Would it be possible to take aminoguanidine with meals to reduce AGE
formation? How much would you take?

hal@finney.org wrote:
>
> There's an article in the current (July) Scientific American which
> presents an entirely different mechanism for age-related damage,
> glycation of tissue proteins. At a minimum it seems there is much
> more to aging than DNA damage...
>
> http://www.sciam.com/2000/0700issue/0700scicit2.html
>
> Anthony Cerami of the Kenneth S. Warren Laboratories in Tarrytown,
> N.Y., suspected some 30 years ago that sugar affects how the body ages,
> based on observations of diabetics, who age rapidly.

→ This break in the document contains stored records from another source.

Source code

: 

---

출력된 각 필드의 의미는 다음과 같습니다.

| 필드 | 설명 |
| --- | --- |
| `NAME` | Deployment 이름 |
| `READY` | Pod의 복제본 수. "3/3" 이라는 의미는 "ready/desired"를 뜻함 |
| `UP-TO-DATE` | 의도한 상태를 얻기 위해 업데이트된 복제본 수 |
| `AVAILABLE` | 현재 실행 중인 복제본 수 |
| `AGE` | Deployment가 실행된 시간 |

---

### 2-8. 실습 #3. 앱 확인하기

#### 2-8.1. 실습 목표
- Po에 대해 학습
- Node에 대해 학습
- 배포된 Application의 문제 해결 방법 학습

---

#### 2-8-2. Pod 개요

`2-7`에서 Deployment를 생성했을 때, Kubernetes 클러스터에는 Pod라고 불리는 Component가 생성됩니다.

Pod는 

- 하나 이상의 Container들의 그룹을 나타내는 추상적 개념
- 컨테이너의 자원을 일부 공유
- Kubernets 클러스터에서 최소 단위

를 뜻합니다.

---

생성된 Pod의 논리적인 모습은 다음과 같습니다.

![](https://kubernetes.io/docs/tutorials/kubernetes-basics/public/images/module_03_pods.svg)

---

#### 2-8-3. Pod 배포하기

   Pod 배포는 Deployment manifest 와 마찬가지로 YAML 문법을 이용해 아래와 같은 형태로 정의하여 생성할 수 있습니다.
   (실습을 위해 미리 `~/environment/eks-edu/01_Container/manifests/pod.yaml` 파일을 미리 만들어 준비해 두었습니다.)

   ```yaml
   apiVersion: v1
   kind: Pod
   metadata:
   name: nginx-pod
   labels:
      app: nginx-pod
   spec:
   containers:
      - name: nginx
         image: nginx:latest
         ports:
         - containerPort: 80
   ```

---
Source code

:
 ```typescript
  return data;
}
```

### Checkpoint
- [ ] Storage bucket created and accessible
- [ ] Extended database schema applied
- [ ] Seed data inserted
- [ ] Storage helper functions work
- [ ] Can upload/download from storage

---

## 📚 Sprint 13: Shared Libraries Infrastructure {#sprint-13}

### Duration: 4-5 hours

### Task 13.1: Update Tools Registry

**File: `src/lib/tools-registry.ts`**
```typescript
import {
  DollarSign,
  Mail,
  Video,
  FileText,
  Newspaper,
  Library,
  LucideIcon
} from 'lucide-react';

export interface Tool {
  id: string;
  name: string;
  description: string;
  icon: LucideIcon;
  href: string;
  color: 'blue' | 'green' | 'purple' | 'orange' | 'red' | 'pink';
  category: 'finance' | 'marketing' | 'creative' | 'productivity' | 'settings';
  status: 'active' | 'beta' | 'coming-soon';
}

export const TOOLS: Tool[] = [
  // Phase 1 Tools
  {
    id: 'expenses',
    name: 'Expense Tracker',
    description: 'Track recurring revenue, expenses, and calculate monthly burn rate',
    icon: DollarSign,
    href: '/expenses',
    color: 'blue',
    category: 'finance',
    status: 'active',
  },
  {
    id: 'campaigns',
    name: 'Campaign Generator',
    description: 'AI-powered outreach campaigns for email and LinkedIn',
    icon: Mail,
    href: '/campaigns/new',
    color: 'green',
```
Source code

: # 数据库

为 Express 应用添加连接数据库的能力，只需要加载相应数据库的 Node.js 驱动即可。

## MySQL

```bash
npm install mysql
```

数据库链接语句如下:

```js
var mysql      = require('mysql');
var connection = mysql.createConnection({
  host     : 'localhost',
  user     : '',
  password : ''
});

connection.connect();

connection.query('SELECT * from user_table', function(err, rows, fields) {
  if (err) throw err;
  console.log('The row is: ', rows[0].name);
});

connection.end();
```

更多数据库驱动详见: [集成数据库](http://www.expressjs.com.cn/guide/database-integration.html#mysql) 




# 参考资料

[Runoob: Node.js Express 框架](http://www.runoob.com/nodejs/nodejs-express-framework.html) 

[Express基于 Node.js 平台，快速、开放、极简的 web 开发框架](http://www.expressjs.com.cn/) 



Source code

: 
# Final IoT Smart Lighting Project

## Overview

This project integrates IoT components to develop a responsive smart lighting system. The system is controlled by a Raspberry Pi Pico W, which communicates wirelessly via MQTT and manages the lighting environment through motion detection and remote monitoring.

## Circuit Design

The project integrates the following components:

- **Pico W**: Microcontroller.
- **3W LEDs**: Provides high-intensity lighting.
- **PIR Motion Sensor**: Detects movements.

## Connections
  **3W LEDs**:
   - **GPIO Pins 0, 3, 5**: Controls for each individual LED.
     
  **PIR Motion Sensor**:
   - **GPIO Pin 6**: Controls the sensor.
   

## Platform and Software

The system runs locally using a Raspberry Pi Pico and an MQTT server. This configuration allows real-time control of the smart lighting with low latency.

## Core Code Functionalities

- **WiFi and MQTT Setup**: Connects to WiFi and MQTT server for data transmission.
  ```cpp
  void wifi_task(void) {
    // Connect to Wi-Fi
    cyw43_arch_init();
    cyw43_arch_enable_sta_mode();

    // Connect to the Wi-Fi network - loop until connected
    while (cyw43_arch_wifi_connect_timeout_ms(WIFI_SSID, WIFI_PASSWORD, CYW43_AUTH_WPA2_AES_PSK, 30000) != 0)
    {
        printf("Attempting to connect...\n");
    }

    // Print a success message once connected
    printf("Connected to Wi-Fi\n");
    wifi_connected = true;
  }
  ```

Sugars are an
> essential source of energy, but once in circulation they can act as
> molecular glue, attaching themselves to the amino groups in tissue
> proteins and cross-linking them into hard yellow-brown compounds
> known as advanced glycation end products, or AGEs.
>
> Indeed, after years of bread, noodles and cakes, human tissues
> inevitably become rigid and yellow with pigmented AGE deposits. For
> the most part, piling on dark pigments in the teeth, bones and
> skin is harmless. But where glucose forms tight bonds with the
> long-lived protein collagen, the result is a constellation of changes,
> including thickened arteries, stiff joints, feeble muscles and failing
> organs--the hallmarks of a frail old age.
>
> ...
>
> Cerami's team showed in the mid-1980s that aminoguanidine could keep
> the tissues of diabetic rats and other old animals as elastic as those
> of young control subjects. It boosted their cardiovascular function
> and improved other age-related disorders. Further studies showed
> that aminoguanidine lowered diabetics' urine albumin--an indicator
> of kidney malfunction--and delayed AGE-related damage to the retina.
>
> ...
>
> A single fountain-of-youth elixir is highly unlikely, says Tamara
> Harris of the National Institute on Aging, because other activities,
> such as free-radical oxidation and possibly telomere shortening,
> also contribute to the body's slow decline. Moreover, AGE-related
> research tends to be slow: Harris points out that there is no easy,
> well-validated way to measure AGE in the body, a shortcoming that
> complicates trials. To Harris, however, AGE breakers remain an
> appealing option. "This is a nice approach because it is multifocal,
> aimed at a basic process that occurs in multiple systems. But,"
> she warns, "there won't be one silver bullet."